[原文摘录]
Complete the LINEAR part of a layer's forward propagation step (resulting in  𝑍[𝑙] ).
The ACTIVATION function is provided for you (relu/sigmoid)
Combine the previous two steps into a new [LINEAR->ACTIVATION] forward function.
Stack the [LINEAR->RELU] forward function L-1 time (for layers 1 through L-1) and add a [LINEAR->SIGMOID] at the end (for the final layer  𝐿 ). This gives you a new L_model_forward function.

# 2、 实现前向传播模块（需要计算线性和激活函数后的值，已经给出了relu和sigmoid调用函数，L层的神经网络只有最后一层
#	 用sigmoid激活函数，其他层都是用relu函数）
# 2.1、一层前向传播
# 2.1.1、线性传播
def linear_forward(A, W, b):
    """
    Implement the linear part of a layer's forward propagation.

    Arguments:
    A -- activations from previous layer (or input data): (size of previous layer, number of examples)
    W -- weights matrix: numpy array of shape (size of current layer, size of previous layer)
    b -- bias vector, numpy array of shape (size of the current layer, 1)

    """
    
    Z = np.dot(W,A) + b
    cache = (A, W, b)
    
    return Z, cache

# 2..1.2、激活函数的选择
def linear_activation_forward(A_prev, W, b, activation):
    """
    Implement the forward propagation for the LINEAR->ACTIVATION layer

    Arguments:
    A_prev -- 前一层的a函数或者是输入函数: (size of previous layer, number of examples)
    W -- 权重矩阵 (size of current layer, size of previous layer)
    b -- 偏差矩阵, numpy array of shape (size of the current layer, 1)
    activation -- the activation to be used in this layer, stored as a text string: "sigmoid" or "relu"

    Returns:
    A -- the output of the activation function, also called the post-activation value 
    cache -- a python tuple containing "linear_cache" and "activation_cache";
             stored for computing the backward pass efficiently
    """

[所给数据]
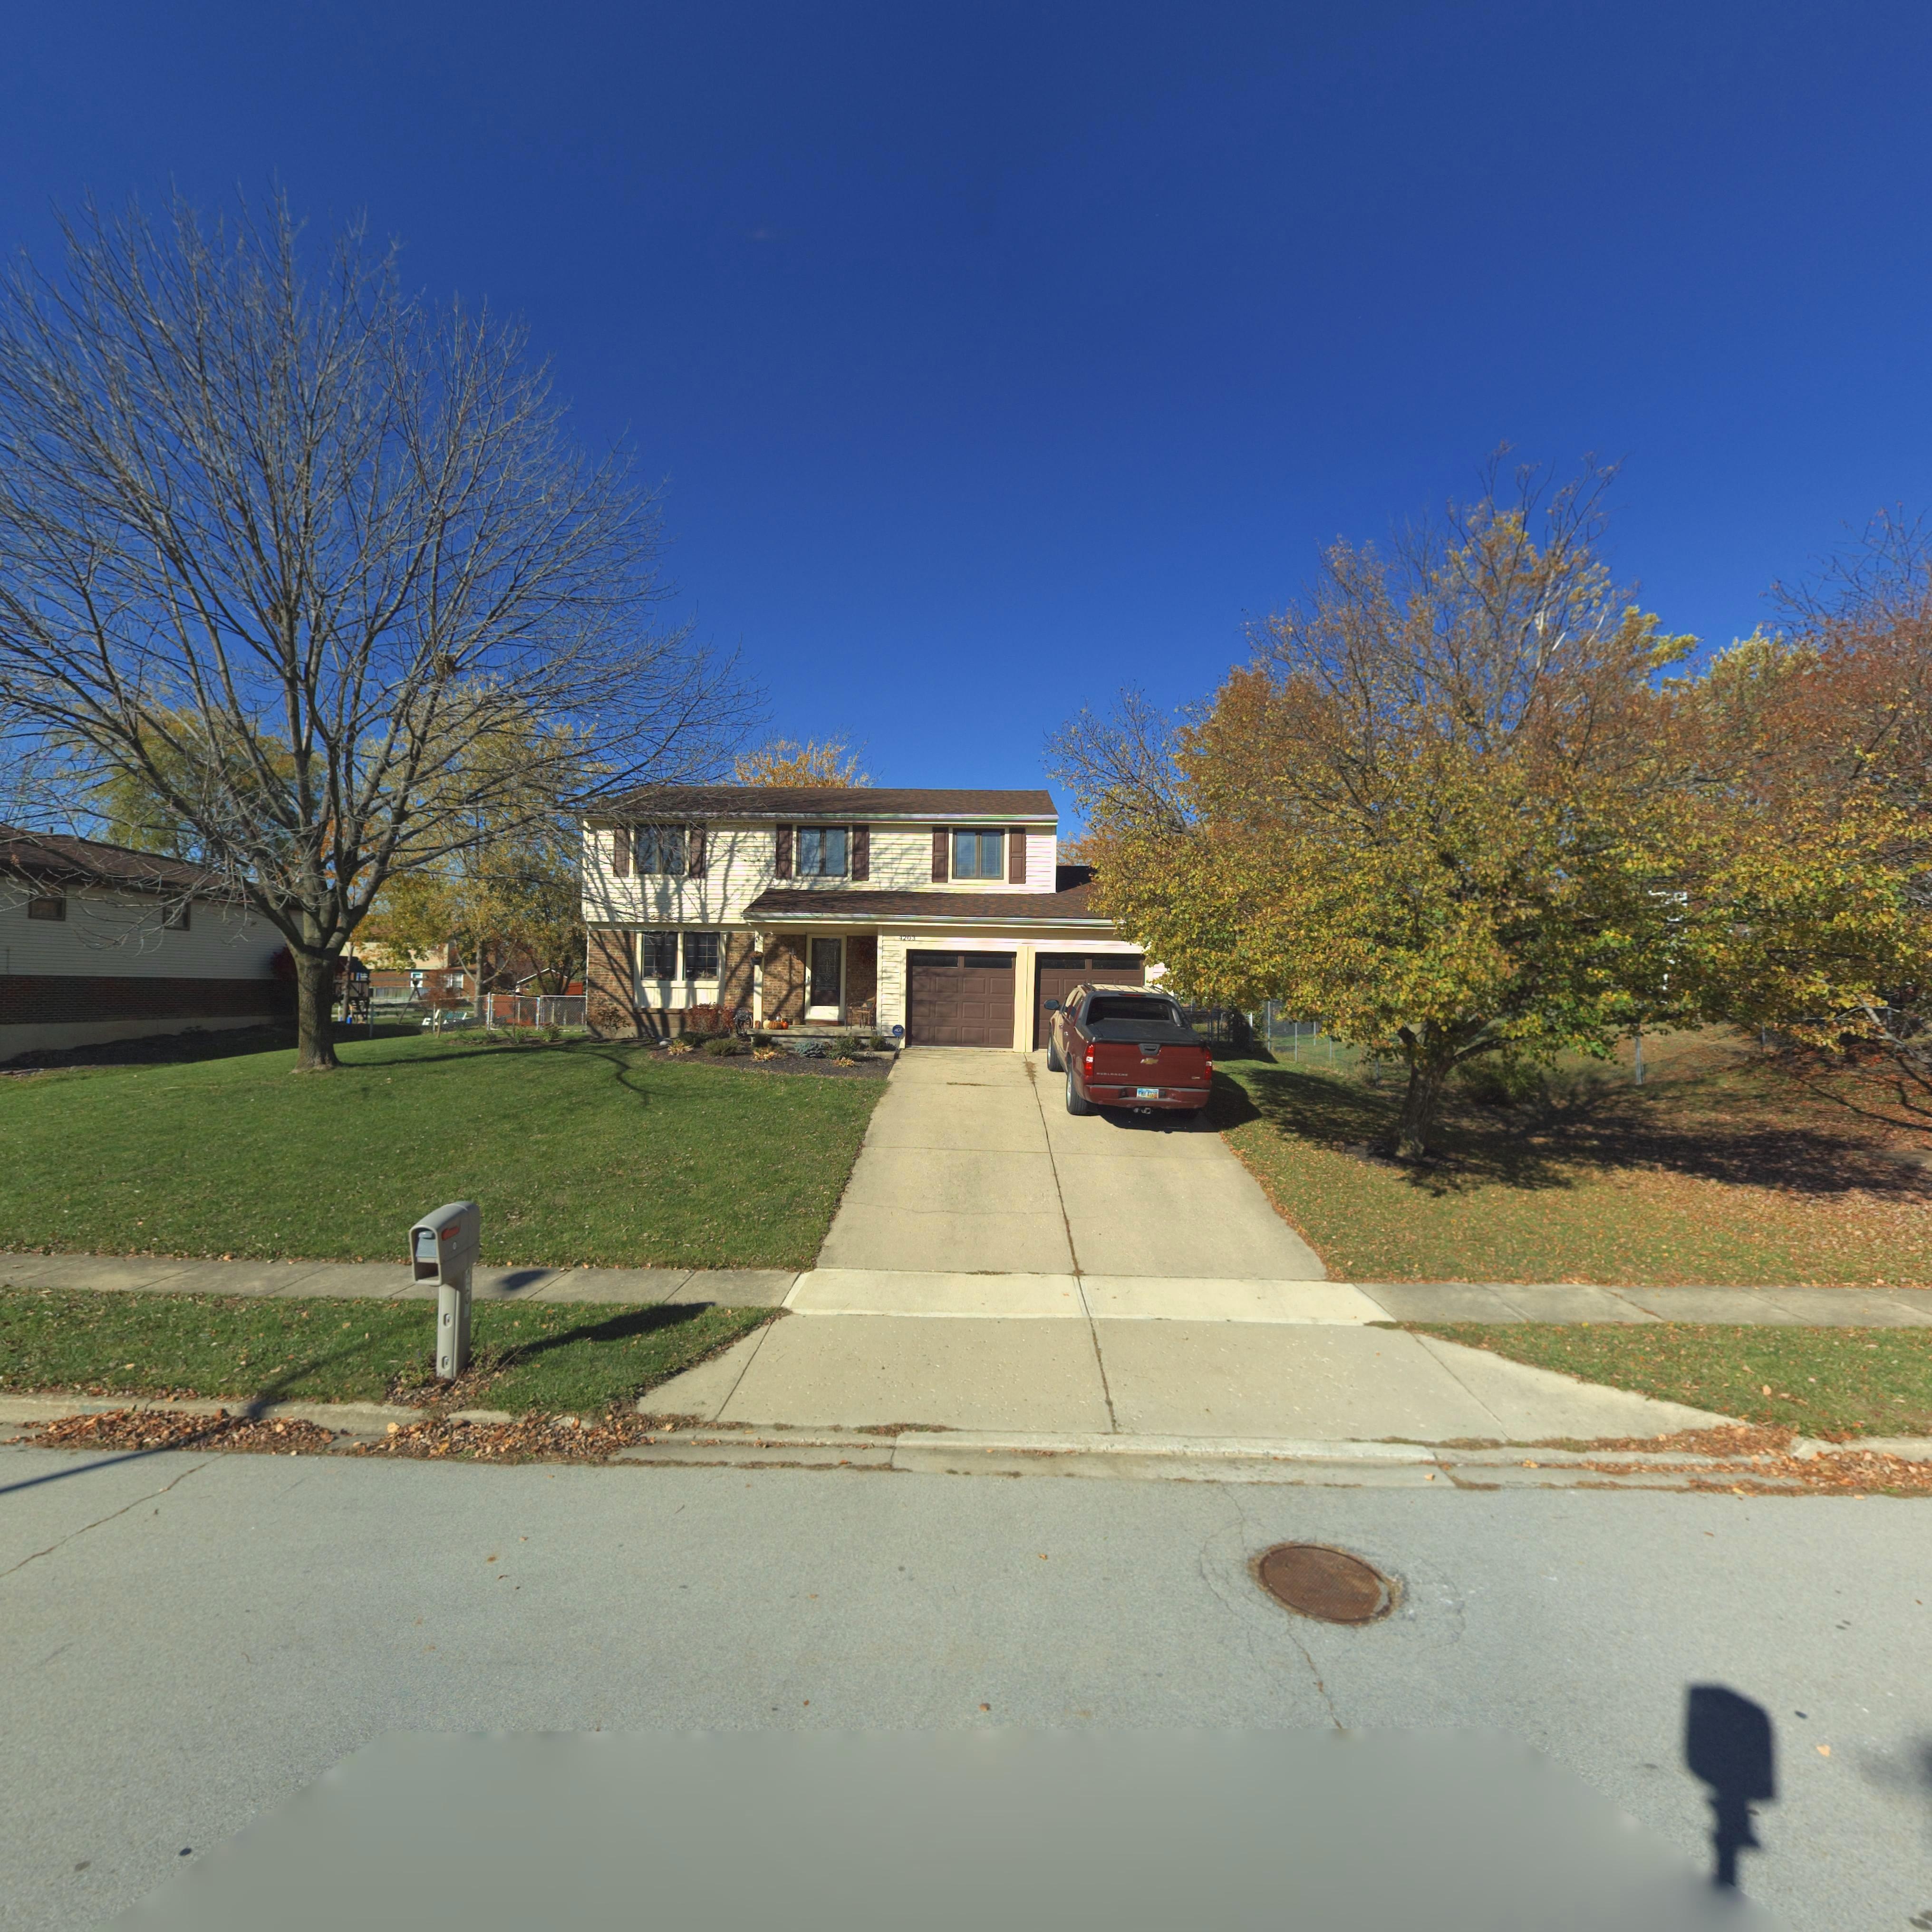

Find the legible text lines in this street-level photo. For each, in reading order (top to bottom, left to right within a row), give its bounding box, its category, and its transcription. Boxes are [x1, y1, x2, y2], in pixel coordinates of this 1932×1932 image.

[898, 934, 917, 942] StreetNumber: 4203
[1146, 1091, 1158, 1098] None: 4778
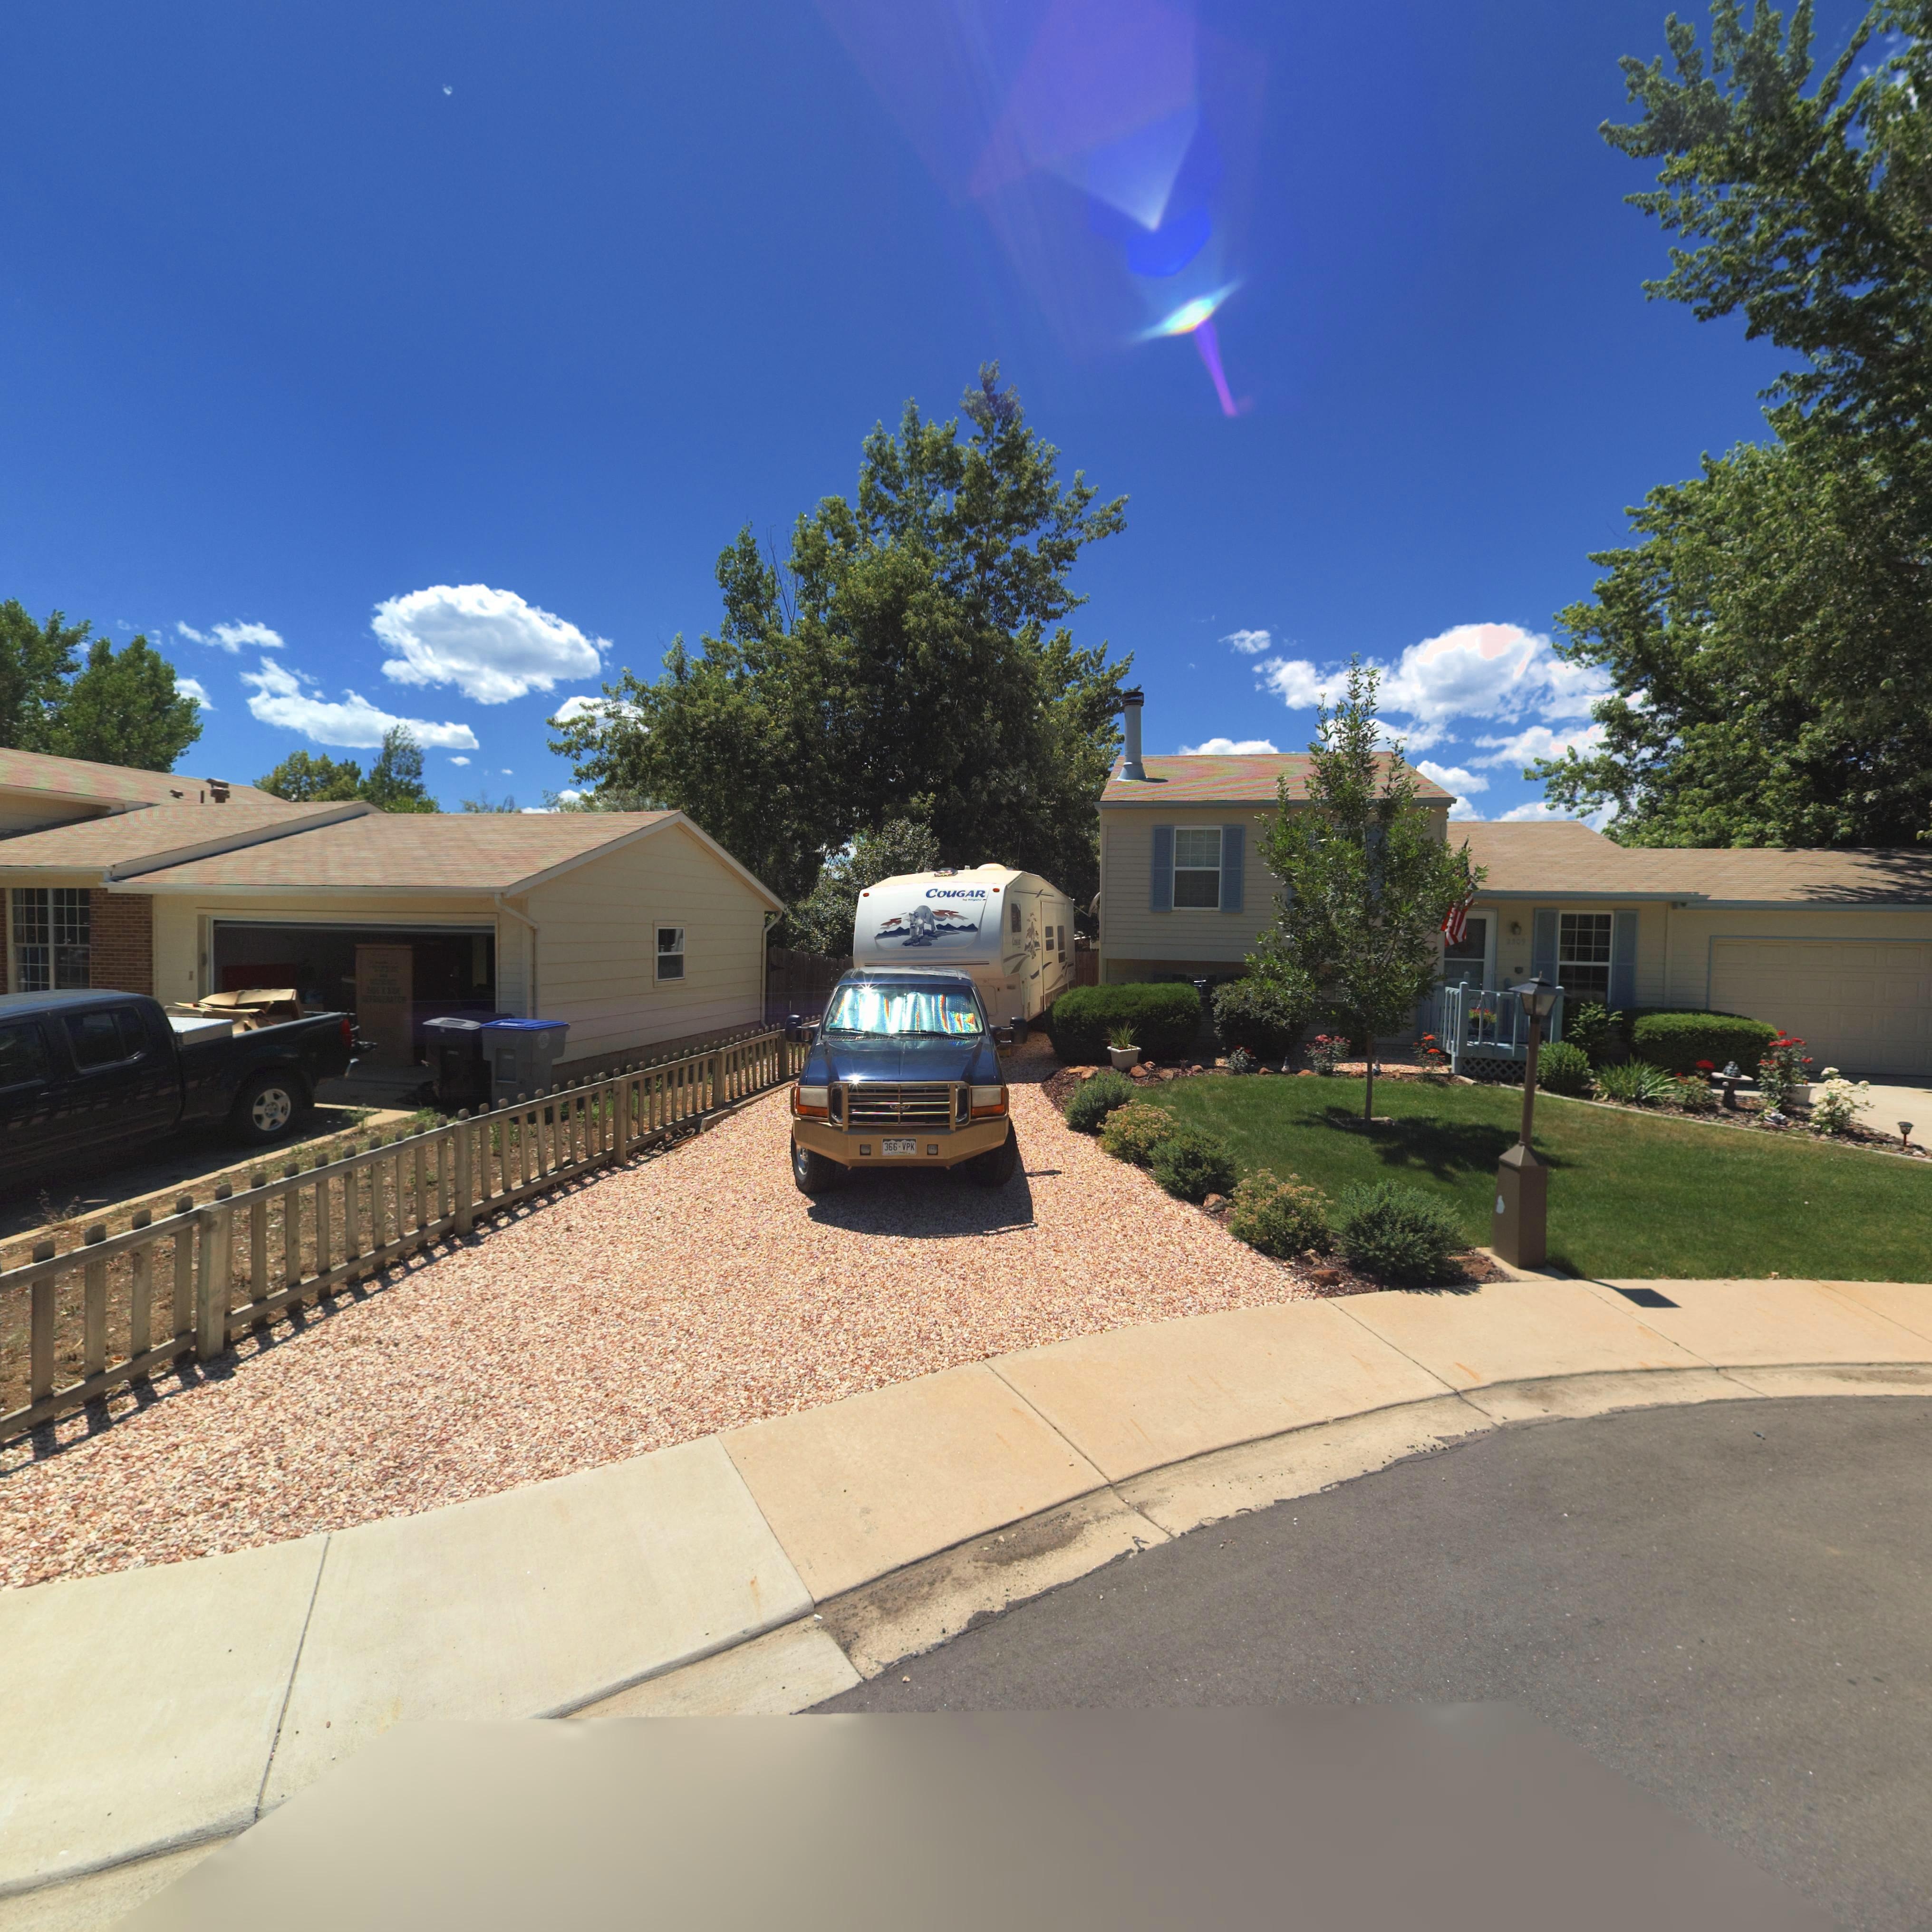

[练习题目]
- 1) 根据前向传播代码摘录回答：
(a) 按中文注释，L 层神经网络中哪些层使用 sigmoid 激活函数？
(b) 在 linear_forward 中，cache 被赋予什么值？
(c) 在 linear_activation_forward 中，参数 activation 可取哪两个字符串？
- 2) 请逐字重复前向传播代码摘录中的一段：从含有“Complete the LINEAR”的文字开头，到“new L_model_forward function.”结尾。
这些数据与作答无关。

[最终答案]
- 1)
(a) 只有最后一层，其他层都用 relu 函数。
(b) (A, W, b)
(c) "sigmoid" 或 "relu"

- 2)
Complete the LINEAR part of a layer's forward propagation step (resulting in  𝑍[𝑙] ).
The ACTIVATION function is provided for you (relu/sigmoid)
Combine the previous two steps into a new [LINEAR->ACTIVATION] forward function.
Stack the [LINEAR->RELU] forward function L-1 time (for layers 1 through L-1) and add a [LINEAR->SIGMOID] at the end (for the final layer  𝐿 ). This gives you a new L_model_forward function.